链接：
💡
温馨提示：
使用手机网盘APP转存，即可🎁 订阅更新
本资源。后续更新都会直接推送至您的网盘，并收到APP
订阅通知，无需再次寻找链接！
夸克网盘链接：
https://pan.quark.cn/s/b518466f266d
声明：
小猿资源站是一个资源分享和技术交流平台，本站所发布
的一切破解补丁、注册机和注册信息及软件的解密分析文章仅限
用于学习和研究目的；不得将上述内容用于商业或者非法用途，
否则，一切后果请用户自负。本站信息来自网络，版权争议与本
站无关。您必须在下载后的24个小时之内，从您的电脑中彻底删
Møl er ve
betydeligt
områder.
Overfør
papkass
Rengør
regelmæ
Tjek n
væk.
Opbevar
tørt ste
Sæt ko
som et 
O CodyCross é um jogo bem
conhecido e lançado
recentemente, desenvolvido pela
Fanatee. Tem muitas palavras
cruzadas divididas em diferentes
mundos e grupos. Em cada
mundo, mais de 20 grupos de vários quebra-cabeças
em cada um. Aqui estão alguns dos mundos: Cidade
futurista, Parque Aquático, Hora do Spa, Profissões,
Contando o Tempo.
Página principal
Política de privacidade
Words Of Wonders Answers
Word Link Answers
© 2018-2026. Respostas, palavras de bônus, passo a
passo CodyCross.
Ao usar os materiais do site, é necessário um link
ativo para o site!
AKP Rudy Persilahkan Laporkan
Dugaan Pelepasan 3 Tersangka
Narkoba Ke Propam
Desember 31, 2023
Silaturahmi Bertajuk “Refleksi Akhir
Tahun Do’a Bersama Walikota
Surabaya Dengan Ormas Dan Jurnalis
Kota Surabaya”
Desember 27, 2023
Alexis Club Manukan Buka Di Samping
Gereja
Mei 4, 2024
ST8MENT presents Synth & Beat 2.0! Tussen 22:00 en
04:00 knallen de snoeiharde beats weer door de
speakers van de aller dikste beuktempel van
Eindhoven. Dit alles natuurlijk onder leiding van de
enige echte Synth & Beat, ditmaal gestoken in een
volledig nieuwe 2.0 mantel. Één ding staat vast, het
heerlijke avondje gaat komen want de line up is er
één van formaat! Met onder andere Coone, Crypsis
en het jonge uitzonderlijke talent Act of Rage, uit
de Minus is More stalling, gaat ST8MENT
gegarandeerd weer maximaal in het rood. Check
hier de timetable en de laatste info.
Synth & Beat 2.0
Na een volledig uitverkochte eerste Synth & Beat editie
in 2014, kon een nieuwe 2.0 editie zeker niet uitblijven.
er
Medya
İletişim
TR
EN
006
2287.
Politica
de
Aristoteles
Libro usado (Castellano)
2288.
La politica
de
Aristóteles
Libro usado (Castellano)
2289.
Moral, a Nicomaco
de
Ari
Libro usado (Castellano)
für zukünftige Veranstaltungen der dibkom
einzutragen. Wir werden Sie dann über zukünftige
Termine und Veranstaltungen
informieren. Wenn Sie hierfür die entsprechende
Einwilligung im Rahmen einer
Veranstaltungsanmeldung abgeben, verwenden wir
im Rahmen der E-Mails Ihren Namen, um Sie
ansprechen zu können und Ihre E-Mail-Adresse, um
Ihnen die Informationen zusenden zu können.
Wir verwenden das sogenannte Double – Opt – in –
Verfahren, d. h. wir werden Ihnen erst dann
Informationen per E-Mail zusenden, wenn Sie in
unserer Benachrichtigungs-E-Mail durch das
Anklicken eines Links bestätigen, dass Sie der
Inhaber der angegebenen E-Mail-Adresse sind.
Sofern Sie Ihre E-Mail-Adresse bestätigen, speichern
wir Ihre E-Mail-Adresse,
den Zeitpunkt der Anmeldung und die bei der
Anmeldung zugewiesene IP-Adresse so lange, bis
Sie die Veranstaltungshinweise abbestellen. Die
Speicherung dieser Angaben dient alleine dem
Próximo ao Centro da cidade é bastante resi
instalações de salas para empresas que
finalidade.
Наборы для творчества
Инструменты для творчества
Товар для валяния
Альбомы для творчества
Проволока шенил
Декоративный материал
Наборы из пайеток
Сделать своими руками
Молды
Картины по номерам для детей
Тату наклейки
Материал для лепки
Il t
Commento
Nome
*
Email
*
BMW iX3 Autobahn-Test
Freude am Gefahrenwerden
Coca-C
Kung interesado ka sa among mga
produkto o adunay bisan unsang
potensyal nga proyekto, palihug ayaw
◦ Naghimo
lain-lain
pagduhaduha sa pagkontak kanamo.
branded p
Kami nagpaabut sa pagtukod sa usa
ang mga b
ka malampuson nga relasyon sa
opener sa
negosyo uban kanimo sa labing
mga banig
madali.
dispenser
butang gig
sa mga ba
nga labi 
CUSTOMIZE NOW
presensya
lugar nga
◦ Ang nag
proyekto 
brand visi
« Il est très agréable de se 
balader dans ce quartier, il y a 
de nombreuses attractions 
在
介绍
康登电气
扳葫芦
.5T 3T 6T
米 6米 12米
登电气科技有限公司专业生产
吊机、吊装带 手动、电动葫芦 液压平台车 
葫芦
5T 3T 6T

--- --- ---

▶ [Work request] Print, unchanged, every line from the start of the records through the line with "O CodyCross é um jogo bem", including that line.

▶ [Output for this exercise]
链接：
💡
温馨提示：
使用手机网盘APP转存，即可🎁 订阅更新
本资源。后续更新都会直接推送至您的网盘，并收到APP
订阅通知，无需再次寻找链接！
夸克网盘链接：
https://pan.quark.cn/s/b518466f266d
声明：
小猿资源站是一个资源分享和技术交流平台，本站所发布
的一切破解补丁、注册机和注册信息及软件的解密分析文章仅限
用于学习和研究目的；不得将上述内容用于商业或者非法用途，
否则，一切后果请用户自负。本站信息来自网络，版权争议与本
站无关。您必须在下载后的24个小时之内，从您的电脑中彻底删
Møl er ve
betydeligt
områder.
Overfør
papkass
Rengør
regelmæ
Tjek n
væk.
Opbevar
tørt ste
Sæt ko
som et 
O CodyCross é um jogo bem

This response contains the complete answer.